## YOUR TASK
Count the lines in the records that contain the string "pour". Reply with the number alone.

(Stored data entries)
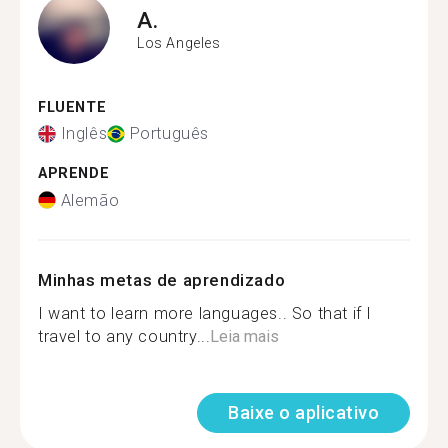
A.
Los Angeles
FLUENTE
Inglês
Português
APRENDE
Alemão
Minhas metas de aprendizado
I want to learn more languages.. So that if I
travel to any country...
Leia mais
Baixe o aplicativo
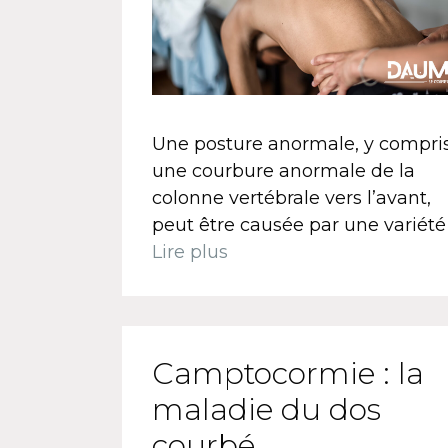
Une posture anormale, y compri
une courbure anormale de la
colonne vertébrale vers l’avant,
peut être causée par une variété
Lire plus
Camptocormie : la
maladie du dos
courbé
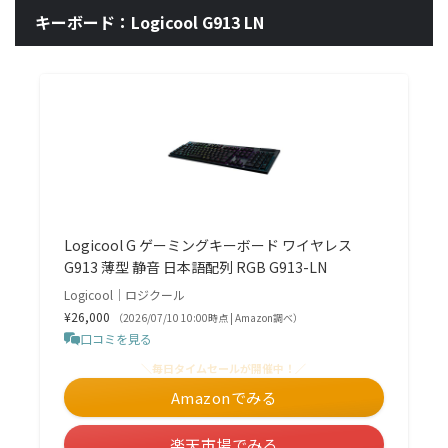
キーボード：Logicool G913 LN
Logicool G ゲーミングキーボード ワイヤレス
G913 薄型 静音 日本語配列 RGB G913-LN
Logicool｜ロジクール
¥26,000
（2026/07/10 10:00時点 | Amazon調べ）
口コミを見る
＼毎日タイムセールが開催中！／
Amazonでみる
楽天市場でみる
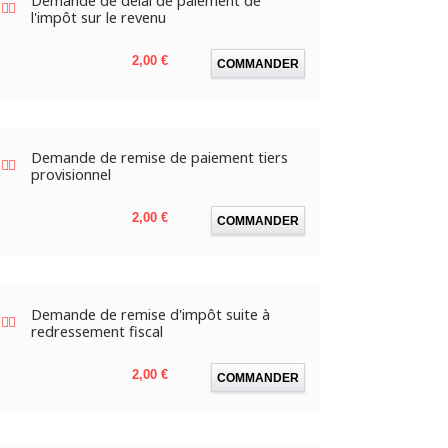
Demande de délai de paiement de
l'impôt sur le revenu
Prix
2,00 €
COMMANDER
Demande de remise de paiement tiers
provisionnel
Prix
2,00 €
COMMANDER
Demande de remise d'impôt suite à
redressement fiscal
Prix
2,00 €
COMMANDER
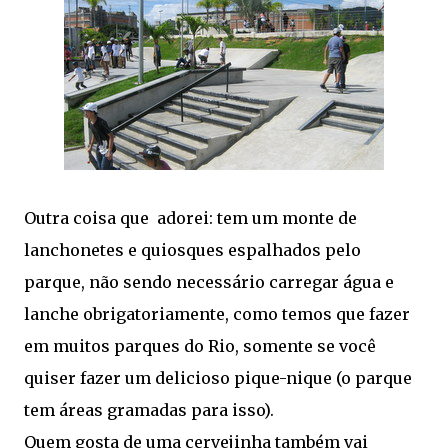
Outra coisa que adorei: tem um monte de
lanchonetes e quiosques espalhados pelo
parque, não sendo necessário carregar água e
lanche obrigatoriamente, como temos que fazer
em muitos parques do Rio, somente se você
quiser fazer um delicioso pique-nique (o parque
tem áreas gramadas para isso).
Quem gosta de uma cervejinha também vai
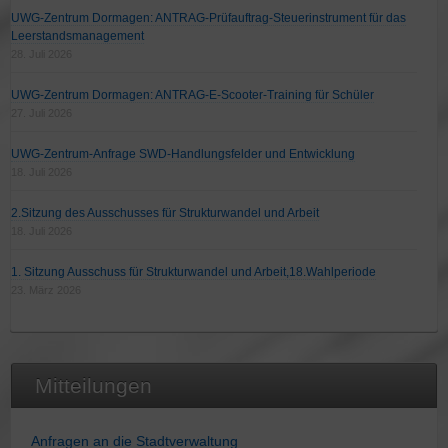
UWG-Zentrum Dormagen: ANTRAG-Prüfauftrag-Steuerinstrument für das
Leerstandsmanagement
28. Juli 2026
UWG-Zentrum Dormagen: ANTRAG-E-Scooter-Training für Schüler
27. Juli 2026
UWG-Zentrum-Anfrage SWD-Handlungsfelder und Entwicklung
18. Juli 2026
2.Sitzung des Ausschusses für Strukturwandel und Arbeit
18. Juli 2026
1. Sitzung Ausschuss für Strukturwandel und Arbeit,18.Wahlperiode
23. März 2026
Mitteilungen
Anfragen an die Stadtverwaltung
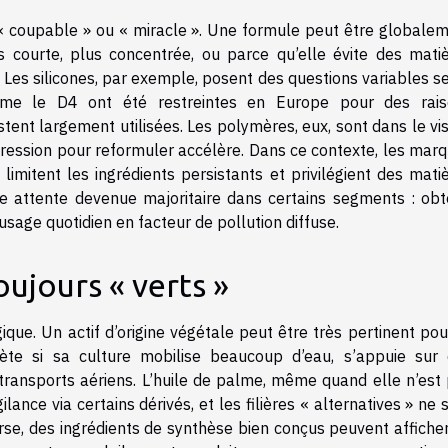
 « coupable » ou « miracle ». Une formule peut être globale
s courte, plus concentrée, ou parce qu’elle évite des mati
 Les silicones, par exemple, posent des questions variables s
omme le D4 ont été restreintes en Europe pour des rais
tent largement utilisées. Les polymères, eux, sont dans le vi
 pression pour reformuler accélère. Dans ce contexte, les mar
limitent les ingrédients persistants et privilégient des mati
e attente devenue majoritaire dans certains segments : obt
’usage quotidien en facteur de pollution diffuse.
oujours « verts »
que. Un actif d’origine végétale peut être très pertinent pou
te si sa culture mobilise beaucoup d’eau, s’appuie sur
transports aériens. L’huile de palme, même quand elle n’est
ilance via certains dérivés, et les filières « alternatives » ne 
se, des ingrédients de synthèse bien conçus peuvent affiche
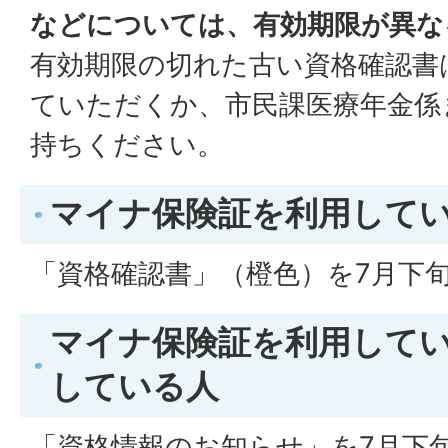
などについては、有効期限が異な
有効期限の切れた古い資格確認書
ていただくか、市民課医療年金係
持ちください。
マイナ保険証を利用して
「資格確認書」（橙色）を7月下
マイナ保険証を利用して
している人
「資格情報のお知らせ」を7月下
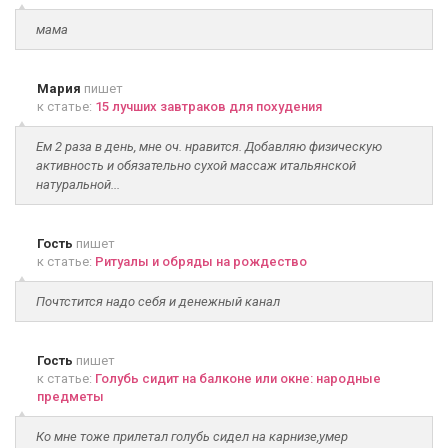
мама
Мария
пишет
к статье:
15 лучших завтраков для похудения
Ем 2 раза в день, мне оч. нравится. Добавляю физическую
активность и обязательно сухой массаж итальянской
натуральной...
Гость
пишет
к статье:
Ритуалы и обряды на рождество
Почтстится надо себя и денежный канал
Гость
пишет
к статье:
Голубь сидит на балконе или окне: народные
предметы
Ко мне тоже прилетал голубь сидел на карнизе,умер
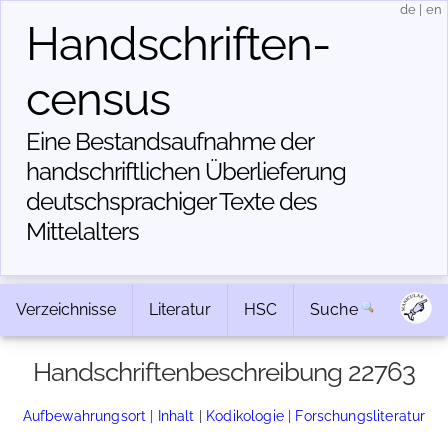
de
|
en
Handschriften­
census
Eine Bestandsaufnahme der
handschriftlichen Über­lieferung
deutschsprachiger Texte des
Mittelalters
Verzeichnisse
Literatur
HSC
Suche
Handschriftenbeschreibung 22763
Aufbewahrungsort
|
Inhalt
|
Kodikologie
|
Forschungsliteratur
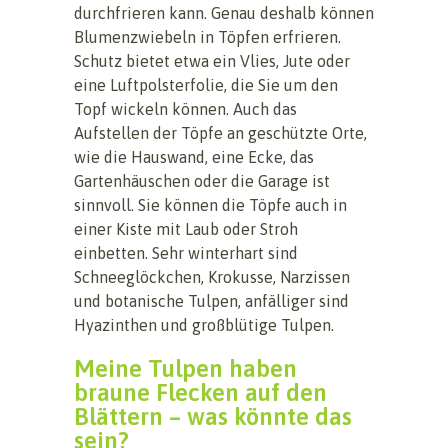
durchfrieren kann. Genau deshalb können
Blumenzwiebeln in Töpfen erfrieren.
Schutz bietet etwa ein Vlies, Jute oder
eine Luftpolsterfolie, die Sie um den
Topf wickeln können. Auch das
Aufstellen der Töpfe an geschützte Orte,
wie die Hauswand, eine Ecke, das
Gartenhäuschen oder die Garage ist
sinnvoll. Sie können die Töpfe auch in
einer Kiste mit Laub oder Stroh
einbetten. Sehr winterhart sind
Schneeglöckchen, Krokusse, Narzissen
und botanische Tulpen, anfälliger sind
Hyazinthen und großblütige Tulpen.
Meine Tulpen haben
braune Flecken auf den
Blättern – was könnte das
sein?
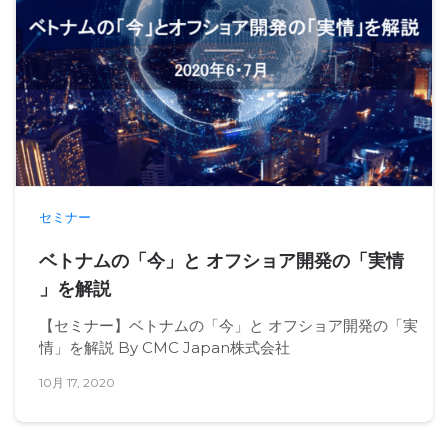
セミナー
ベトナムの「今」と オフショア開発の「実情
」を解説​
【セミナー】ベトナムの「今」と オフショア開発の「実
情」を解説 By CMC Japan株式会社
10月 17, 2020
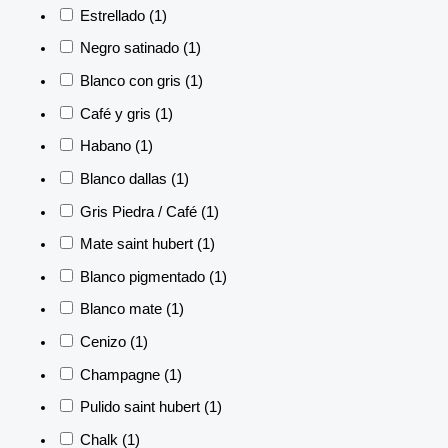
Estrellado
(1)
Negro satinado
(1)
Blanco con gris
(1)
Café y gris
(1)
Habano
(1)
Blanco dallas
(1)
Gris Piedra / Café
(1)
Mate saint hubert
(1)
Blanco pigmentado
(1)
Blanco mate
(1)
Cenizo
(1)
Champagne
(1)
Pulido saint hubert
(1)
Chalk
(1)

## ANSWER TO THIS TASK
2